Oksana Ponikarova, Zaprozhye city-based center on social care for families and children, voiced another aspect of this problem. A few years ago almost half of social workers were made redundant. There are no specialists of this kind in 7 biggest districts of Zaporozhye region. The main concern now is that it affects the situation with displaced people. Most of them are concentrated in Berdyansk, Gulya-Pole and Primorsk districts. And these are the districts where there are no social workers.

To cover the entire region and the city, Ponikarova has 94 personnel.

”All the burden is now on shoulders of heads of municipalities. But what can they really do if, for instance, a family with troubled situation lives 30 km away from the municipality?”, Ponikarova stated.

As for orphans from the war zone, they have been accomodated in what used to be pioneers’ camps. But they are not meant for winter.
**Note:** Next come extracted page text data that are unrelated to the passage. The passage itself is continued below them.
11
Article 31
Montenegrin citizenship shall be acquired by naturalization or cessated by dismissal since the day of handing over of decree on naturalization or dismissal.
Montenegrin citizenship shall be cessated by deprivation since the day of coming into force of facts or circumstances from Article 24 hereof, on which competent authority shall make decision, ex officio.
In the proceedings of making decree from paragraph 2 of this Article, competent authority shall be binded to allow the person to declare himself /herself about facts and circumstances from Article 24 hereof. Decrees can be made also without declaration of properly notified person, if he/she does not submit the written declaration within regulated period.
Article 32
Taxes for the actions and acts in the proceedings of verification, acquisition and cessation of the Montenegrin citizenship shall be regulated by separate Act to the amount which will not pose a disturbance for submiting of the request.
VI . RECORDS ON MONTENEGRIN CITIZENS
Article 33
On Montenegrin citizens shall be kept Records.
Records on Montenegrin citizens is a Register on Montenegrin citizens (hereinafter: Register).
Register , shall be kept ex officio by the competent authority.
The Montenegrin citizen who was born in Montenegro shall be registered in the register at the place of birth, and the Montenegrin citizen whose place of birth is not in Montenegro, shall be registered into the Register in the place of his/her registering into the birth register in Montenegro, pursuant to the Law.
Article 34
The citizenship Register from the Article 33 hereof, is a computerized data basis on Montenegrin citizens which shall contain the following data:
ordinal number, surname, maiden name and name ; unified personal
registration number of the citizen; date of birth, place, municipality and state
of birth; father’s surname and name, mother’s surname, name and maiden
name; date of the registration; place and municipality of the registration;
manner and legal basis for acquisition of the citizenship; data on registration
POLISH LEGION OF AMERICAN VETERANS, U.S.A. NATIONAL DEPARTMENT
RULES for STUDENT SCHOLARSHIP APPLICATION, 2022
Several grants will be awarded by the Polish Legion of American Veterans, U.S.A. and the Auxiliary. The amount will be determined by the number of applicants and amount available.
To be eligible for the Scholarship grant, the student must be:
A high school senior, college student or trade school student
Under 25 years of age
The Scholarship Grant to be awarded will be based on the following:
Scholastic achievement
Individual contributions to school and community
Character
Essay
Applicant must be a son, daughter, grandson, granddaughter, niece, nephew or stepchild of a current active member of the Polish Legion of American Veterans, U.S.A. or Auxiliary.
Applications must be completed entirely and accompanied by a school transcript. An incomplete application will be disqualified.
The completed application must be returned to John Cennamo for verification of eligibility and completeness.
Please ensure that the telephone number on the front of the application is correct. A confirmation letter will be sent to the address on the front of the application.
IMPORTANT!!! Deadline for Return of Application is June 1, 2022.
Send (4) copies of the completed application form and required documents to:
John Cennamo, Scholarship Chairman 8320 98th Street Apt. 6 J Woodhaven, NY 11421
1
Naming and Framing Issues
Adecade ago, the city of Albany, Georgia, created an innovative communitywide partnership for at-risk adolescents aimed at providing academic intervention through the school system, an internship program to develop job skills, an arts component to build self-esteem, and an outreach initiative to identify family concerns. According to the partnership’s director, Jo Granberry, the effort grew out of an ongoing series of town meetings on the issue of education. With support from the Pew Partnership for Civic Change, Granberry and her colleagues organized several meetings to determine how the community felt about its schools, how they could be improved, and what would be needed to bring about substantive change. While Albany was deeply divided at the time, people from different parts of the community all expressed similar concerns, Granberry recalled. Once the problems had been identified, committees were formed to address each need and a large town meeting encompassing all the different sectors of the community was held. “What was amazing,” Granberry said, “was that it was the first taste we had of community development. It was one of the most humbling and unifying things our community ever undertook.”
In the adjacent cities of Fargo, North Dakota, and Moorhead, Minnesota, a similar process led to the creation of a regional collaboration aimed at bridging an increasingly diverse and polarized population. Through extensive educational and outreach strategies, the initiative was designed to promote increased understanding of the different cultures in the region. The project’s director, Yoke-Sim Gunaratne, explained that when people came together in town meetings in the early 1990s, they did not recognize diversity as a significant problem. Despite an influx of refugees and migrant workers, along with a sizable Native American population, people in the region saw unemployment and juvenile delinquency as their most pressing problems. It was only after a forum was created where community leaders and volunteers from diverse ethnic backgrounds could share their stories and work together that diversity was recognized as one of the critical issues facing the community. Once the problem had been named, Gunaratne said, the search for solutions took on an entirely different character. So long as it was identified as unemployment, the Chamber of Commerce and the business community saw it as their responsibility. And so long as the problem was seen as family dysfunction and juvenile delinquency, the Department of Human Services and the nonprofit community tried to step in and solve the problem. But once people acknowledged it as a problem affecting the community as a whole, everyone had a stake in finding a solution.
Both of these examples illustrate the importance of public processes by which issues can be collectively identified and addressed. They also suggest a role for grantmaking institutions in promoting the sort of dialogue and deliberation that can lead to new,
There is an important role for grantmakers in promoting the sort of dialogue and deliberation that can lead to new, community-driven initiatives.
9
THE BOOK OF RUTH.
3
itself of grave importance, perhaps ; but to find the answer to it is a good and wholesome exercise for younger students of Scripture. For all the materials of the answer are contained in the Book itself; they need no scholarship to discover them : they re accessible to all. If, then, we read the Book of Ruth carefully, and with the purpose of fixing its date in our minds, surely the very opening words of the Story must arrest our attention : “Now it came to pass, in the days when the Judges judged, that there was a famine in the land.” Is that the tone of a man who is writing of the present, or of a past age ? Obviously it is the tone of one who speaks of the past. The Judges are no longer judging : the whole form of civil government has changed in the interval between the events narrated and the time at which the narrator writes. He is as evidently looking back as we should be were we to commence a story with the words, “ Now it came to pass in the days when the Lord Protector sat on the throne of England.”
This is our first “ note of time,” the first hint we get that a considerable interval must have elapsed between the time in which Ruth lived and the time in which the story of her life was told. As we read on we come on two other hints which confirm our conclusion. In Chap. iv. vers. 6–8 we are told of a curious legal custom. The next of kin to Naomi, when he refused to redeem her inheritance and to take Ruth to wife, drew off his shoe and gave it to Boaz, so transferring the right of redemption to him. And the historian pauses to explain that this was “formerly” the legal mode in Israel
The children are getting food provided by municipalities. In this respect, the authorities of Berdyansk are reportedly the most responsible. International organizations also contribute. Red Cross sent stationery for shoolchildren. But people who are working with IDPs complained that Red Cross refuses to give out boxes with hygienic items under the pretext that IDPs in Berdyansk district are being fed. Or that Red Cross refuses to disseminate food boxes they have received from World Food Program among the children younger than 15 explaining it by health concerns.

I went to check this information with Red Cross and it turned to be true. Konstantin Silin, the head of the regional Red Cross branch, showed me those boxes and told that they are not meant for kids due ”preservatives they contain which can have negative impact on their health”.